Comment & Analysis
Jun 9, 2019

Trinity Has Defied the Odds to Hold Its Status as a World-Class Research University

The College’s newly launched research strategy highlighted its success as well as the obstacles facing academics.

Léigh as Gaeilge an t-Eagarfhocal (Read Editorial in Irish) »
By The Editorial Board

Over the last few years, there have been many reasons to scoff at Trinity’s self-proclaimed title of a “world-class university”.

Whether it’s sliding down the world rankings, at times sub-par resources or a muddled bureaucracy that leaves a lot to be desired, students can sometimes feel swindled by College’s promises of excellence.

But those in attendance at the launch of the College’s first-ever Research Excellence Strategy on Thursday were reminded one Trinity’s core purposes: its research.


While critics bemoan the College’s focus on commercial endeavours, Provost Patrick Prendergast struck a sincere tone when he said: “Just like the heart pumps blood around the body to all the major organs, we are explicitly linking research to the key priority areas of this university.”

## TO DO:
• a. Rewrite the paragraph of the editorial that begins "Whether it's sliding down" as a short bulleted list, keeping its main facts.
• b. Reproduce the passage of the editorial that opens with the words containing "Whether it’s sliding" and closes with "purposes: its research.".

## EXERCISE DATA:

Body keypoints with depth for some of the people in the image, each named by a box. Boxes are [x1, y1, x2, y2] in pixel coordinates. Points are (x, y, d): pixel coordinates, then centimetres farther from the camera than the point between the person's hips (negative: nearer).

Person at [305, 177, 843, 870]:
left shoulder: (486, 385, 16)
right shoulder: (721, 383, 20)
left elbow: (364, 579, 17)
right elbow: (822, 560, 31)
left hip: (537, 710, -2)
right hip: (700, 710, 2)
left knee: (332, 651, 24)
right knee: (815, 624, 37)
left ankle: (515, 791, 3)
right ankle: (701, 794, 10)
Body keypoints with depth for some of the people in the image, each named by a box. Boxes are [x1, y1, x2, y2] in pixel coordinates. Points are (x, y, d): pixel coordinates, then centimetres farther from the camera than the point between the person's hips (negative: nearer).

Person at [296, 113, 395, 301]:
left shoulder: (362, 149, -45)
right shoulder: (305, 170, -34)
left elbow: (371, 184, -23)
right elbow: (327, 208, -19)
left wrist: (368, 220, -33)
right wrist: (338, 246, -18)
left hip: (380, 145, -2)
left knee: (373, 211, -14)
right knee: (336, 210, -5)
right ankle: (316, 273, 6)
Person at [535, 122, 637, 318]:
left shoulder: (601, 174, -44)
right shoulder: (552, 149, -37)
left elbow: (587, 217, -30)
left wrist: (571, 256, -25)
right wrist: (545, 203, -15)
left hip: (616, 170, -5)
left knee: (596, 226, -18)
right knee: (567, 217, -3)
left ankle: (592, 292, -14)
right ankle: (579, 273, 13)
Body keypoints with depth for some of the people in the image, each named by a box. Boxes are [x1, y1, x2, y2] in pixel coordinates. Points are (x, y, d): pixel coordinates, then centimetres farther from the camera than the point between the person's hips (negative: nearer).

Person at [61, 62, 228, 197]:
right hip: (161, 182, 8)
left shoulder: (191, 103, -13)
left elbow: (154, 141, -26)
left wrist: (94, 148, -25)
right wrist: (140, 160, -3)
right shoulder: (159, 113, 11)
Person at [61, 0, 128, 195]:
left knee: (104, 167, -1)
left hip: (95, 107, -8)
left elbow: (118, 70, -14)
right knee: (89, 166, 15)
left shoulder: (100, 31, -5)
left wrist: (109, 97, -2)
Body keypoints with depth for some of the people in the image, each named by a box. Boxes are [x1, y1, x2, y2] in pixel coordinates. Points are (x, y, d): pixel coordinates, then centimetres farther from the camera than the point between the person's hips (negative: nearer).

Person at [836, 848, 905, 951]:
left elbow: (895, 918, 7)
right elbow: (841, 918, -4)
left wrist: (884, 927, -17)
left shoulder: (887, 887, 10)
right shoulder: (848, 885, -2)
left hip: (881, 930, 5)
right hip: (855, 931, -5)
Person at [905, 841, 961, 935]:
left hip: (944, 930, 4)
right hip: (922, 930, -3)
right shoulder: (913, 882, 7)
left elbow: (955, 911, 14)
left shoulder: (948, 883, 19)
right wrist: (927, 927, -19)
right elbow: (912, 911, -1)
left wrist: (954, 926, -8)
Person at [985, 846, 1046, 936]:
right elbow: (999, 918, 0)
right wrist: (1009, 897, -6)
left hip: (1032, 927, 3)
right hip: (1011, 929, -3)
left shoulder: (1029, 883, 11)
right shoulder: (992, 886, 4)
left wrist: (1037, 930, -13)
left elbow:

## RESPONSES:
• a.
Students can sometimes feel swindled by the College's promises of excellence because of:
- its slide down the world rankings
- resources that are at times sub-par
- a muddled bureaucracy that leaves a lot to be desired

• b.
Whether it’s sliding down the world rankings, at times sub-par resources or a muddled bureaucracy that leaves a lot to be desired, students can sometimes feel swindled by College’s promises of excellence.

But those in attendance at the launch of the College’s first-ever Research Excellence Strategy on Thursday were reminded one Trinity’s core purposes: its research.